Modern men and women have rejected transcendent truth, believing that no God who decides the “big questions” exists. Feminist ideology is but one manifestation of this denial of transcendent truth. The malady is widespread. A Barna poll found that two-thirds of the American people believe that there is no such thing as transcendent truth. Fifty-three percent of those professing to be conservative Christians also said there is no such thing as absolute truth.5 University of Chicago Professor Allan Bloom wrote in his 1987 book, The Closing of the American Mind, that “almost every student entering the university believes, or says he believes, that truth is relative.”6
The fundamental question is, “Who decides what truth is?” or in Johnson’s words, “Who decides the big questions?” If we decide, we only can do so by first denying the transcendent God who spoke definitively in Christ. For in Christ, God, who is the author of truth, answers those big questions. To be autonomous decision-makers and decide the big questions, feminists must reject the historical Jesus Christ revealed in Scripture and, therefore, must end up post-Christian. For human beings to believe they are autonomous, they must first reject a God who is autonomous.
The Projection of Men
Feminist ideology is based on the premise that all religion is a human construct by the ruling males who use it to oppress women. As in Marxism, religion is seen as a tool created by those in power to keep their subjects submissive. Feminists charge that men were the leaders in Hebrew and Greek society and so devised a religion that supported their positions of power. According to feminist ideology the transcendent God revealed in Scripture is a projection of men. In addition, Scripture, theology, and the Church all represent efforts by men to affirm their own position and oppress others. Feminist writer Mary Daly summed up the feminist argument that men created a God to affirm their superiority: “If God is male then male is god.”
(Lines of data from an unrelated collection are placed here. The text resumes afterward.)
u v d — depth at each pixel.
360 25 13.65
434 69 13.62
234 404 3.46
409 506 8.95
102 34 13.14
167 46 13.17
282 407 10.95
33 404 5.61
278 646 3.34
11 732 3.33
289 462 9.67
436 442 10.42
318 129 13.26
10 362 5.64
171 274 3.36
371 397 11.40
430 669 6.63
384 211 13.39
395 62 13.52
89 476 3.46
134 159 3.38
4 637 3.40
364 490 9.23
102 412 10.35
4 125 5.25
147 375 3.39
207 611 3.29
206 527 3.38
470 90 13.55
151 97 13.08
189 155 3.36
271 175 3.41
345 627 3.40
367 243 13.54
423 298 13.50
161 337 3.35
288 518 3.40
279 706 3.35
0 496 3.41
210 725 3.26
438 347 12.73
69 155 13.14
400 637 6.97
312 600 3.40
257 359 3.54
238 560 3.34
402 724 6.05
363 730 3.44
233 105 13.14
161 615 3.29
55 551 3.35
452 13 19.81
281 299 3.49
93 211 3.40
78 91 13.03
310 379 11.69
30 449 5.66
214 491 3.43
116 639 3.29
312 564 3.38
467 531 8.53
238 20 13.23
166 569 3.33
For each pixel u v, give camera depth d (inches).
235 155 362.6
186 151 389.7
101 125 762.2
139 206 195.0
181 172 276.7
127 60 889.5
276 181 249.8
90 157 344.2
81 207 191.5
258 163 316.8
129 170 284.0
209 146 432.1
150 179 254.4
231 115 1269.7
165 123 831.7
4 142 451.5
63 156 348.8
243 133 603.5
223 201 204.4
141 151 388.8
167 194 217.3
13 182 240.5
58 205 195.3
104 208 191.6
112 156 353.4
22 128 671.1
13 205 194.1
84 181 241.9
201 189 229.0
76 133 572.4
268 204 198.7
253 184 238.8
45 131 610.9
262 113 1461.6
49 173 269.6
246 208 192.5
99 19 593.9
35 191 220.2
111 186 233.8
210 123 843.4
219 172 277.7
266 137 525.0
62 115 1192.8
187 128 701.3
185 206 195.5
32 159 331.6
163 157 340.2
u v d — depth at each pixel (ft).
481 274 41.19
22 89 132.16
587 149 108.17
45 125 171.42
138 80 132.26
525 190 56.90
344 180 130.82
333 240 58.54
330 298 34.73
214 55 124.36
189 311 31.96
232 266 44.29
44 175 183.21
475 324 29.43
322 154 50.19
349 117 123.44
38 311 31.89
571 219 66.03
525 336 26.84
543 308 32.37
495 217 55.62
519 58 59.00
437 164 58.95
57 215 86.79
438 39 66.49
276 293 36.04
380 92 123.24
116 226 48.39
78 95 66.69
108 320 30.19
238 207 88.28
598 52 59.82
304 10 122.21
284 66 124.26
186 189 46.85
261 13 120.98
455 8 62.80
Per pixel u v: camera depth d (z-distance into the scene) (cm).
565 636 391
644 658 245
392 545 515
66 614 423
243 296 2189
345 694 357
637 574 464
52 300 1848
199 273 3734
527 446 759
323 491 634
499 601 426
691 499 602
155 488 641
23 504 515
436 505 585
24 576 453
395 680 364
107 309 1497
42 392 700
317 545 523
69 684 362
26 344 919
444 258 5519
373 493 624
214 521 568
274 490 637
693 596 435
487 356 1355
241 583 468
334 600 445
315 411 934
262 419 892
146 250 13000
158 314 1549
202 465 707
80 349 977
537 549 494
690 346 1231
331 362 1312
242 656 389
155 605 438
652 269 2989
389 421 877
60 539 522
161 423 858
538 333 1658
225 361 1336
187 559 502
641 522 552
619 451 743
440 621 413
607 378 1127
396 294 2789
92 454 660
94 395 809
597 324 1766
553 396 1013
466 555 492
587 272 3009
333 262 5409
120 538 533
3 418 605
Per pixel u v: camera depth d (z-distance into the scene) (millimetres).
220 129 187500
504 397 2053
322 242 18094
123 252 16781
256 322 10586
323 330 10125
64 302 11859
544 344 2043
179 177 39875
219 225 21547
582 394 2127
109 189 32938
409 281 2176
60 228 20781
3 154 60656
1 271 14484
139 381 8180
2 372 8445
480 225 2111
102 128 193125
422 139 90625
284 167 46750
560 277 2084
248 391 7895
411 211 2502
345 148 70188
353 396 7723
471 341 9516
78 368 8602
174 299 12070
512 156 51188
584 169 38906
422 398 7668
If the Christian God and Christian faith is a projection of men’s experience, the next step for the feminists is natural enough. Feminist ideology calls women to imagine a new god and new religion as a projection of women’s experience. Women, then, become the final arbiters of the content of truth.
Women are free to use portions of Scripture if they find it reflects their truth. Feminist Letty Russell, a professor at Yale Divinity School, explains that women determine what in Scripture is authoritative by giving their assent to it only when it agrees with their subjective inner voice: “The text only has authority as I agree with it and interpret it to my experience.”7 Women are equally free to use secular, pagan, and pre-biblical writings as inspiration if they reflect women’s truth. Feminist Rosemary Ruether claims “whatever diminishes or denies the full humanity of women must be presumed not to reflect the divine or . . . the authentic nature of things.”8 By defining what constitutes their own “full humanity,” women also then determine what denies or diminishes that full humanity. Their “full humanity” becomes the measure of truth.
Using the feminist paradigm, truth is not revealed by God, but is determined by women as they subjectively decide what affirms their full humanity. A woman must, therefore, be able to determine the content of her truth with no limitations placed on her and then, again without limitations, act in accordance with that truth.
The Unacceptable God
In feminist ideology, to be a completely autonomous determiner of truth, one cannot be limited by the Christian God. Two issues emerge that put God and the feminists on a collision course. First, if God has will and is able to act in perfect freedom, then his will limits the will and choices a woman can make. Feminism’s answer is to reimagine God as a totally immanent, amorphous energy force which has no will and no ability to act. Second, God’s choice to become incarnate in Jesus Christ demands a response by us. Jesus’ concreteness cannot be ignored. But to respond to Jesus means to allow our will to be limited by the Word. Feminism’s answer is to deny the divinity of Jesus Christ and accept him only as a prophet who showed human beings how to renounce oppressive social structures. Or the feminists deny his humanity and spiritualize Jesus back into the energy force. As Daphne Hampson observed, feminist ideology can comfortably preach parts of Jesus’ message, but it cannot “proclaim a message about Jesus” (emphasis mine). Jesus, for the feminists, can be accepted as a prophet but not as Lord and Savior.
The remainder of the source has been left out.